There’s a been a change in plans regarding NorthWestern Energy’s buying a larger share of Colstrip Unit 4. Talen Energy is getting into the act.
Talen confirmed Friday that it is seeking to acquire some of Puget Sound Energy’s 25% of Colstrip Unit 4. Previously NorthWestern Energy was the only buyer. The Colstrip Power Plant owners’ agreement gives all six power plant owners first right of refusal for any shares sold. Talen is exercising that right.
“We believe that acquiring a greater share in Colstrip is economically attractive because of the contracted cash flows from Puget's agreement to continue to buy power from the plant for several years,” said Taryne Williams, a Talen spokeswoman in an email Friday. “Additionally, by giving Talen Montana a greater share in ownership of the plant, it helps to ensure our interests can be fairly represented.”
Puget Sound Energy owns 185 megawatts of Unit 4 capacity. After selling its share, the Bellevue, Washington, utility plans to buy back 90 megawatts of the capacity from the new owners through May 15, 2025. By shedding the ownership costs associated with Unit 4, Puget estimates that it will save its customers $24 million to $48 million, while still buying some Unit 4 power and replacing the rest with energy purchased on the open market or contracted with a gas-fired power plant. Last month, Puget announced a 40 megawatt baseload hydropower purchase from Energy Keepers of Montana, a Confederated Salish Kootenai Tribes company.

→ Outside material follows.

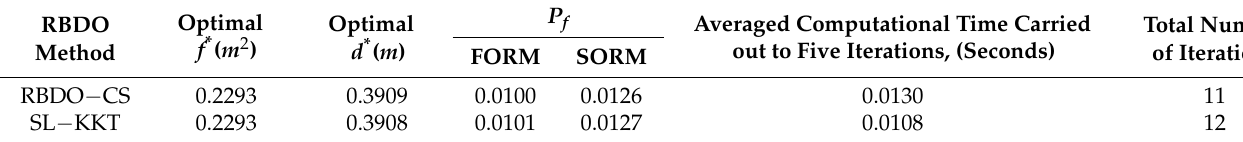
Table 3. Comparison between results from the RBDO − CS and SL − KKT approaches for the column design problem.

Rising coal prices and increased maintenance costs at Unit 4 will make its power more expensive for customers in the future, Puget says. Poorly redacted regulatory documents in Washington revealed $20 million in repairs needed to the superheated section of the Unit 4 boiler, for which some owners have indicated they don’t want to pay.
There are three Colstrip owners with Washington customers, Spokane-based Avista Corp and Portland-based PacifiCorp are the other two. Like Puget the utilities have ownership shares in Unit 4 and Unit 3. All three companies face a 2025 deadline under Washington’s Clean Energy Transformation Act, which prevents the companies from passing on coal-power related costs to customers starting in 2025.
This isn’t the first time Talen has attempted to purchase Colstrip shares from Puget. In Washington regulatory documents, Puget disclosed that Talen and NorthWestern Energy proposed a joint deal in the first half of 2019 to buy at least some of Puget’s Colstrip interests. Puget turned the deal down after concluding that it would have cost its customers $185 million, when compared to just continuing its business as usual in Colstrip.
NorthWestern then made its own offer in July 2019 to buy Puget’s share of Unit 4. That offer lead to a non-binding letter of intent signed by the two companies Aug. 14, 2019. The companies revealed their sales agreement Dec. 9, under which NorthWestern would pay an aggregate price of $1 for Puget’s interest in Unit 4.
Talen and Puget had split ownership in Colstrip Units 1 and 2, which were shut down the first week of January. The two companies said the units were no longer profitable and that rising coal costs would only make the units more uneconomical. Talen has a 30% share in Colstrip Unit 3, but no ownership in Unit 4. Puget has a 25% share in each surviving unit.
Friday, NorthWestern informed the Montana Public Service Commission that Talen intended to buy some of Puget’s Unit 4 share, which would trim NorthWestern’s purchase, possibly reducing it to as little as 92.5 megawatts of capacity. The aggregate price would be lowered to 50 cents, NorthWestern said. The remaining terms would stay the same. The utility is asking the Montana Public Service Commissioner to pre-approve purchase.
The Montana Consumer Counsel, created by the state Constitution to advocate on behalf of regulated utility customers, has raised concerns about the unknowns of NorthWestern’s purchase. Preapproving NorthWestern’s purchase without knowing more about coal costs, as well as escalating operations and maintenance costs referred to by Puget, could expose the utility’s Montana customers to unknown future risks, according to the consumer counsel.